First, Oregon is primarily a “small business” state. Its economic engine is fueled significantly by small, family owned businesses. The ability of those businesses to continue should be of interest to the state’s policy makers. And here, Oregon’s death tax can have a substantial impact. Currently, an investment producing an annual income of $150,000 at five percent (double the inflation rate and twenty times greater than passbook savings rate) would require $3,150,000. (For those of you forced to endure a teachers union directed education in the Portland public schools that would mean . . . oh, forget it. It would be like trying to teach economics without admitting to profits.) That would also be the value of a business producing that level of pretax income. The Oregon death tax on an estate valued at $3,150,000, after exempting the first $1,000,000, would result in a tax of $220,750. That is money that the family business would have to borrow or forego reinvesting in the business. Trust me, a business producing $150,000 is in a daily fight to survive. An unexpected penalty of nearly a quarter million dollars could be the difference between survival and bankruptcy.

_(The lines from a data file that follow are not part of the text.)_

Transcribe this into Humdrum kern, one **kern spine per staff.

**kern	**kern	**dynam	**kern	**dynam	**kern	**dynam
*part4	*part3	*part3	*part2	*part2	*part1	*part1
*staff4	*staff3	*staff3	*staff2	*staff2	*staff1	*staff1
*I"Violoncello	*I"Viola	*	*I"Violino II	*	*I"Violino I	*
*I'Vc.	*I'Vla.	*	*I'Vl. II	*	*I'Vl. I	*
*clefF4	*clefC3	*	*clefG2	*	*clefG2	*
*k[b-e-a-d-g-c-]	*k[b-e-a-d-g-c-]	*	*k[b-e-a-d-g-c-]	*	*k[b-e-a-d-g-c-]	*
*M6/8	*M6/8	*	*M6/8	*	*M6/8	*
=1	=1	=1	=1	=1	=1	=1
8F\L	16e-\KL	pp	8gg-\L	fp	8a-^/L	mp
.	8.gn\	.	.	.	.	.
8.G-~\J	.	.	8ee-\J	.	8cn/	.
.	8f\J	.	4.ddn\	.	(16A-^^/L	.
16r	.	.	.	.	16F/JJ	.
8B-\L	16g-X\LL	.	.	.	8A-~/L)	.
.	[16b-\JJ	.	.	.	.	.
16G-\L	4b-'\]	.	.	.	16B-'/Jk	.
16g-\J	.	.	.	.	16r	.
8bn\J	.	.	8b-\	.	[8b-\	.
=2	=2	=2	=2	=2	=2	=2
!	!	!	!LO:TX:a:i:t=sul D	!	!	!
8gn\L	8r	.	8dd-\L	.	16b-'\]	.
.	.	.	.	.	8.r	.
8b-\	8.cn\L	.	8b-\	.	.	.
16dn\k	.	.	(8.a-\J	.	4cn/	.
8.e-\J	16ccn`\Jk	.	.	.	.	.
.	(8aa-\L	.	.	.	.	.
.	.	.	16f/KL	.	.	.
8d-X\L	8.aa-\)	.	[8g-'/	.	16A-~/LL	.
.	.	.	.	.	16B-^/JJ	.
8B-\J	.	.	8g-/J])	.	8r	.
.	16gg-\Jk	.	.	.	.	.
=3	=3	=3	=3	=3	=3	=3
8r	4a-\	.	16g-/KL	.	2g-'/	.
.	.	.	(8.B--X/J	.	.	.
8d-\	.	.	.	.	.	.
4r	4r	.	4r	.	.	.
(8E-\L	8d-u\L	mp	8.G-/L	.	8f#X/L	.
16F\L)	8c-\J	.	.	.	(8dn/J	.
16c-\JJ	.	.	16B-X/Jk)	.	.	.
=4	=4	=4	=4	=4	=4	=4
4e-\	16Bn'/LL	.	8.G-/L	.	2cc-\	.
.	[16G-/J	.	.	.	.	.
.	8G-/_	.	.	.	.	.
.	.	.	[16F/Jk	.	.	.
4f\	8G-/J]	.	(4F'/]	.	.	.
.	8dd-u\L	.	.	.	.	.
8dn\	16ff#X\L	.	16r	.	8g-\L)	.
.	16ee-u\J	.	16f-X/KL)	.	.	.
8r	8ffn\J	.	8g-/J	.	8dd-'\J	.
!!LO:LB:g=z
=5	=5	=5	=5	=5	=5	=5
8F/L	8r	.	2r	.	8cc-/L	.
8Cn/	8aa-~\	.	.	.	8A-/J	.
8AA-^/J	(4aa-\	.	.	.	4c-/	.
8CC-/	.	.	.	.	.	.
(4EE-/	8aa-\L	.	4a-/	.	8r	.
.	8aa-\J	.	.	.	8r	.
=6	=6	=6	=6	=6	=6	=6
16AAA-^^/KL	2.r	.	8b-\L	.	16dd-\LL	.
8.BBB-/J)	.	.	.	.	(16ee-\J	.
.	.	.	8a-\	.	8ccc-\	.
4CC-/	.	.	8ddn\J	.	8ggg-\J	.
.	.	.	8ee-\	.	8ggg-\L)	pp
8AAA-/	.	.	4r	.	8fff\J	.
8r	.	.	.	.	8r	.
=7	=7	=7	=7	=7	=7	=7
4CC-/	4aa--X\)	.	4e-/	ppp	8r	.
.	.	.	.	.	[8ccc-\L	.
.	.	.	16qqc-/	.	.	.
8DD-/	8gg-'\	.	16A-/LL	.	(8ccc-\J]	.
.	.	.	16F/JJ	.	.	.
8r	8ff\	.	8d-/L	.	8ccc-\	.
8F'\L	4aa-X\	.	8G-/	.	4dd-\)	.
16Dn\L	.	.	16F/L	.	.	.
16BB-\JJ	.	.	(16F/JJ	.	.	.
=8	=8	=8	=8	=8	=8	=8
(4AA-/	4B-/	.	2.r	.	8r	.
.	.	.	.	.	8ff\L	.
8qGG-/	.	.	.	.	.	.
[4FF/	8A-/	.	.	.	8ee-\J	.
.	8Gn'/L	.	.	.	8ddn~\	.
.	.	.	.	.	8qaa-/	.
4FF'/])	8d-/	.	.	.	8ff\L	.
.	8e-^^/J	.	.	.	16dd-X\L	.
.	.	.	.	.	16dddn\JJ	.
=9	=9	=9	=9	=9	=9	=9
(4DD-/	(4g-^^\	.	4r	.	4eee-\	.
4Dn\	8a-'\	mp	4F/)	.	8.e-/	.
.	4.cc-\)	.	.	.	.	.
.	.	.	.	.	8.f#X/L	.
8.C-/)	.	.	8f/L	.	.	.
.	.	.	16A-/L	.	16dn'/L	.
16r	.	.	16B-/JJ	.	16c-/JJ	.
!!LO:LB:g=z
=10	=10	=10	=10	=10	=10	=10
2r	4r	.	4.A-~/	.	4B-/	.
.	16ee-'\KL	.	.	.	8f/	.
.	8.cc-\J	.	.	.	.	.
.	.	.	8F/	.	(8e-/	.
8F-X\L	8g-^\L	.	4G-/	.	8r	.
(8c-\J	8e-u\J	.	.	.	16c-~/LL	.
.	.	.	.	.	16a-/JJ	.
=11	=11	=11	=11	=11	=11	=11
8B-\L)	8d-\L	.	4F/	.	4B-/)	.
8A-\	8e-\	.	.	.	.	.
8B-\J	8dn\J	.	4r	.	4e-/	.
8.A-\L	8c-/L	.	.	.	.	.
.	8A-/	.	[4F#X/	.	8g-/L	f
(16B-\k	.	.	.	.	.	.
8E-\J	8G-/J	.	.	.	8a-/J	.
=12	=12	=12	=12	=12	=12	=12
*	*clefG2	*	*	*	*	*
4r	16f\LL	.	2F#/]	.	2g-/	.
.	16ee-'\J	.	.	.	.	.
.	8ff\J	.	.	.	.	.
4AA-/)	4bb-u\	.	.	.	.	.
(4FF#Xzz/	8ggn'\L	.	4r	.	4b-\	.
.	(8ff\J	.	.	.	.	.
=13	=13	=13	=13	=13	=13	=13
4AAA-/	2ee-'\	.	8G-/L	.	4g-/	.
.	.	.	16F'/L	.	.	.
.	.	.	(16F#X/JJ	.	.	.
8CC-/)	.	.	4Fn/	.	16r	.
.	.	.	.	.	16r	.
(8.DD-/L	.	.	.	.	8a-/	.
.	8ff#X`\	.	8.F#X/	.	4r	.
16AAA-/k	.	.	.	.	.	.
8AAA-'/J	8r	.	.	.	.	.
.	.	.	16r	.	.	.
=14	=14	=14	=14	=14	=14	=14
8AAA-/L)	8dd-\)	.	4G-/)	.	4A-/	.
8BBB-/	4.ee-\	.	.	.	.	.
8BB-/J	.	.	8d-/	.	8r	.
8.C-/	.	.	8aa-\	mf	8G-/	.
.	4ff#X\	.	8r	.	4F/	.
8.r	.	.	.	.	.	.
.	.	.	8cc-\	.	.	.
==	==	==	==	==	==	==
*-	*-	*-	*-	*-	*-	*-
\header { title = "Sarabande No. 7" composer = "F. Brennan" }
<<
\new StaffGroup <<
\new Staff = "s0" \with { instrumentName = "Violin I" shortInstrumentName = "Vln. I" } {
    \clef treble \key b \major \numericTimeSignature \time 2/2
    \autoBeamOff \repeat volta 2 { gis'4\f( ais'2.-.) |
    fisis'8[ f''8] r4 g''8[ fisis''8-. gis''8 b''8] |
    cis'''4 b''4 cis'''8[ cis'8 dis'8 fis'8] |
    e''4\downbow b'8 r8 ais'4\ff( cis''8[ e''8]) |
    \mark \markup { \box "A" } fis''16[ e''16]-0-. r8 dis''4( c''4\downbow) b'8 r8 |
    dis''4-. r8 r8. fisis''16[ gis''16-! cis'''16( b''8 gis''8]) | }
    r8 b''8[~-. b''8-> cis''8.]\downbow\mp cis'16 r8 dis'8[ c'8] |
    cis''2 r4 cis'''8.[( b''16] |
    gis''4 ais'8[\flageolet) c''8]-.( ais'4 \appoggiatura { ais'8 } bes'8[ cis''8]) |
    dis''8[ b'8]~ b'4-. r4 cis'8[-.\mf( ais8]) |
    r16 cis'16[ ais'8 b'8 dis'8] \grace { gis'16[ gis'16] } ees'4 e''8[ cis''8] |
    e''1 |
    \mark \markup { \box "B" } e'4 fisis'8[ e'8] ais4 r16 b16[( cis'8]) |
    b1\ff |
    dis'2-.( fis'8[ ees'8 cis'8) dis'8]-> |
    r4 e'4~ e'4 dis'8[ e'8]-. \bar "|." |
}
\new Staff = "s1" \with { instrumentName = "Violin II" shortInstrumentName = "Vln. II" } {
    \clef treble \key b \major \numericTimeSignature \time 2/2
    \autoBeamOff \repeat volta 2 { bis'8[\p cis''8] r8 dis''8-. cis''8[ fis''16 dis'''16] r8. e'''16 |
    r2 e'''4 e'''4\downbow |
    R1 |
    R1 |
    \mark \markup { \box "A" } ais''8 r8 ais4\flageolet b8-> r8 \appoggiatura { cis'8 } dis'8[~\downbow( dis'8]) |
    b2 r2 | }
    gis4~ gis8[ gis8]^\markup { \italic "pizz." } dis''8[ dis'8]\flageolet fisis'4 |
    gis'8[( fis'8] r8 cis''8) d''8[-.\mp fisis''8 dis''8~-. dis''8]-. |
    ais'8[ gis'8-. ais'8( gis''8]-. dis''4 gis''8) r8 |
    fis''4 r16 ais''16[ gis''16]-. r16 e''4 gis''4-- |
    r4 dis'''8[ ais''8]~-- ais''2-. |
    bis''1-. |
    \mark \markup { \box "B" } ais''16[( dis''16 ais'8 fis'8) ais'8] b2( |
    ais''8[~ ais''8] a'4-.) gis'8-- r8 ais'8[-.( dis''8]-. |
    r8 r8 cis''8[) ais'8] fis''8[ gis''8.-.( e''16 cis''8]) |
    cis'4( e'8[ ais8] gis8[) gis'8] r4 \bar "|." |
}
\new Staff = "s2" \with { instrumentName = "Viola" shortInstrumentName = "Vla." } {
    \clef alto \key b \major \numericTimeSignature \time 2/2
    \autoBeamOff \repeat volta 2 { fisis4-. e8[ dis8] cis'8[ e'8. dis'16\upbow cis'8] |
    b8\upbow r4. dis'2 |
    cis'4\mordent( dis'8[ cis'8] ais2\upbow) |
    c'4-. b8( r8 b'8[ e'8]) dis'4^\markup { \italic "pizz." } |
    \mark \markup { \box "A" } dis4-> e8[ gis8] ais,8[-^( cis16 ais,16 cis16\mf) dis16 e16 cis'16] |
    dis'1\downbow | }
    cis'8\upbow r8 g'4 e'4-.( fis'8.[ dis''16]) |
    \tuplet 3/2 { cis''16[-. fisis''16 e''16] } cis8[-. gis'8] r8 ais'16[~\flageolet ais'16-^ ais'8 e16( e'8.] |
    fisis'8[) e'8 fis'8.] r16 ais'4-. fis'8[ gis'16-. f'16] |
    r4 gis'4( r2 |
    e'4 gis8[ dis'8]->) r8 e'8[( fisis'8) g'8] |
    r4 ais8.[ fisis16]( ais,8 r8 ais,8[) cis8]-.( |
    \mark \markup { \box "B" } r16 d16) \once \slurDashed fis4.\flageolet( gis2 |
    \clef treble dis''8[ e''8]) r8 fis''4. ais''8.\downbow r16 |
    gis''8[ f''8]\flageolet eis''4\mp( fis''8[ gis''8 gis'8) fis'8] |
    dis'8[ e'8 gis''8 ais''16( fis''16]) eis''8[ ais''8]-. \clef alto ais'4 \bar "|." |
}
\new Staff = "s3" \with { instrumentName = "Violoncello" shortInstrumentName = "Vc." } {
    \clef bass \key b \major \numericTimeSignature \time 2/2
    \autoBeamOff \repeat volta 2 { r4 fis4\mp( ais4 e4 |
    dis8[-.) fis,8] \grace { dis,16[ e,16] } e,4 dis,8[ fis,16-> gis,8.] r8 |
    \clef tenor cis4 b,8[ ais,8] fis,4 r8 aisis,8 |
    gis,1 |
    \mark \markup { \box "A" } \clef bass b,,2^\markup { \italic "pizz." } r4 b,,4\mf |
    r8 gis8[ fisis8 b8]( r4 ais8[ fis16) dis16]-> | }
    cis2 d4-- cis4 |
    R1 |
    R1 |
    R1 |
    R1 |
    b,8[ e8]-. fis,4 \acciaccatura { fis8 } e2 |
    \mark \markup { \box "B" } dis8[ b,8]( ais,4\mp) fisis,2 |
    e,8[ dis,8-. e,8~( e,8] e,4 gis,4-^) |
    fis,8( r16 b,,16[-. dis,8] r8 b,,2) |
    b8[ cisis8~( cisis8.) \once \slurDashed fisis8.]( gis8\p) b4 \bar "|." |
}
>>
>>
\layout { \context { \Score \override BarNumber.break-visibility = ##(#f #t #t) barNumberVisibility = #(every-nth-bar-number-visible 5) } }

Second, it is now widely accepted that the current generation and the next generation may find themselves in the unenviable position of not having the opportunity to succeed at the same level as their parents. For many of us in the “retired or retiring” generation, passing wealth to our children is a way to mitigate that effect. Spreading an estate valued at$5.4 Million (the amount currently exempt from federal estate taxes) among your children and grandchildren will help them without creating extraordinary wealth. Remember this is not Kennedy wealth, or Clinton wealth, or even Romney wealth – it is better described as mainstreet success wealth. But in Oregon, the death taxes due would equal over $480,000 – an amount that would be crippling even for a successful mainstreet business.

Even for all of those liberals, those big government advocates and those public employee union zealots anxious to sustain the abundance of public spending, it is not unreasonable to suggest that exemptions from Oregon’s death tax mirror those of the federal government. Were that to occur, many who have fled Oregon or looked at Oregon as a place to retire and passed, might reconsider.